Lin D Y
Department of Biostatistics, University of North Carolina, Chapel Hill, North Carolina 27599-7420, USA.
Genet Epidemiol. 2004 May;26(4):255-64. doi: 10.1002/gepi.10317.
Exploring the associations between haplotypes and disease phenotypes is an important step toward the discovery of genes that influence complex human diseases. When unrelated subjects are sampled, haplotypes are often ambiguous because of the unknown gametic phase of the measured sites along a chromosome.
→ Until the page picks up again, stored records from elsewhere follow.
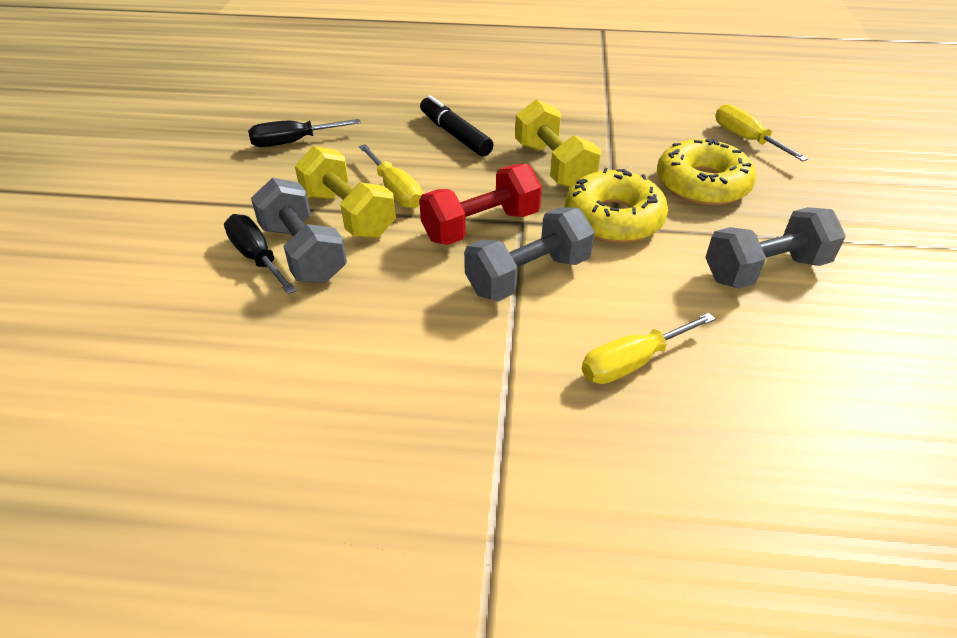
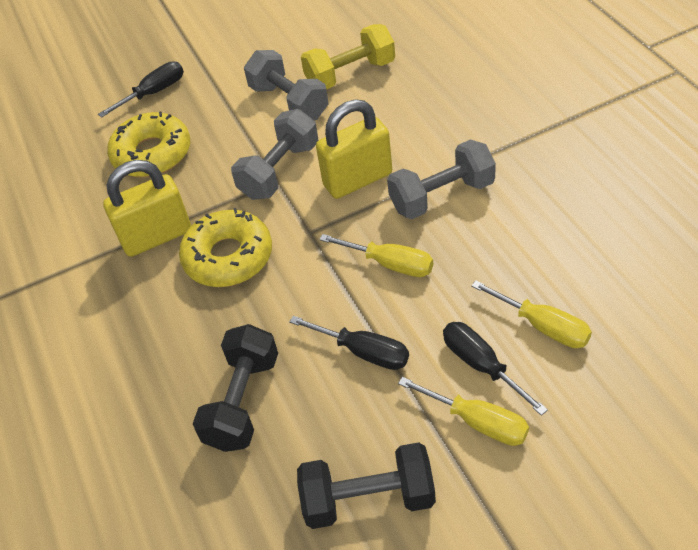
black dumbbell: none = 0 -> [193,324,278,452] [297,442,436,529] = 2
black marker: [420,95,493,157] = 1 -> none = 0
black screwdriver: [224,214,297,294] [248,119,361,147] = 2 -> [98,61,184,118] [289,316,409,370] [443,322,548,416] = 3
red dumbbell: [419,164,542,245] = 1 -> none = 0
yellow dumbbell: [295,146,396,238] [515,99,601,188] = 2 -> [301,24,395,89] = 1
yellow padlock: none = 0 -> [103,160,191,257] [316,99,392,199] = 2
We consider cohort studies of unrelated subjects which collect data on potentially censored ages of onset of disease along with unphased genotypes and possibly time-varying environmental factors. We formulate the effects of haplotypes and environmental variables on the time to disease occurrence through a semiparametric Cox proportional hazards model, which can accommodate a variety of genetic mechanisms as well as gene-environment interactions. We develop a simple and fast expectation-maximization algorithm to maximize the likelihood for the relative risks and other parameters based on the observable data of unphased genotypes and potentially censored ages of onset. The resultant estimators are consistent, efficient, and asymptotically normal. Simulation studies show that, for practical situations, the parameter estimators are virtually unbiased, the association tests maintain type I errors near nominal levels, the confidence intervals have proper coverage probabilities, and the efficiency loss due to unknown gametic phase is small.
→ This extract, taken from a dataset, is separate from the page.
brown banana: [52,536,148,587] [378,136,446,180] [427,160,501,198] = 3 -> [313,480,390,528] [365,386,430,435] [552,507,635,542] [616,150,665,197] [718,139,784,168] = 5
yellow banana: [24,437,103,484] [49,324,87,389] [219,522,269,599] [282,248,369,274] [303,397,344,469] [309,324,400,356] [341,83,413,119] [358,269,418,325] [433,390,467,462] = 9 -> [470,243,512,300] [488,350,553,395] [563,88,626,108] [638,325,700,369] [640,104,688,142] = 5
探索单倍型与疾病表型之间的关联是发现影响复杂人类疾病基因的重要一步。当对无亲缘关系的个体进行抽样时,由于沿着染色体测量位点的配子相未知,单倍型往往不明确。我们考虑对无亲缘关系个体的队列研究,这些研究收集关于疾病发病年龄可能被截尾的数据以及未分型的基因型,还有可能随时间变化的环境因素。我们通过半参数Cox比例风险模型来阐述单倍型和环境变量对疾病发生时间的影响,该模型可以适应多种遗传机制以及基因 - 环境相互作用。我们开发了一种简单快速的期望最大化算法,以基于未分型基因型的可观测数据和可能被截尾的发病年龄来最大化相对风险及其他参数的似然性。所得估计量是一致的、有效的且渐近正态的。模拟研究表明,在实际情况下,参数估计量几乎无偏,关联检验的I型错误维持在接近名义水平,置信区间具有适当的覆盖概率,并且由于未知配子相导致的效率损失很小。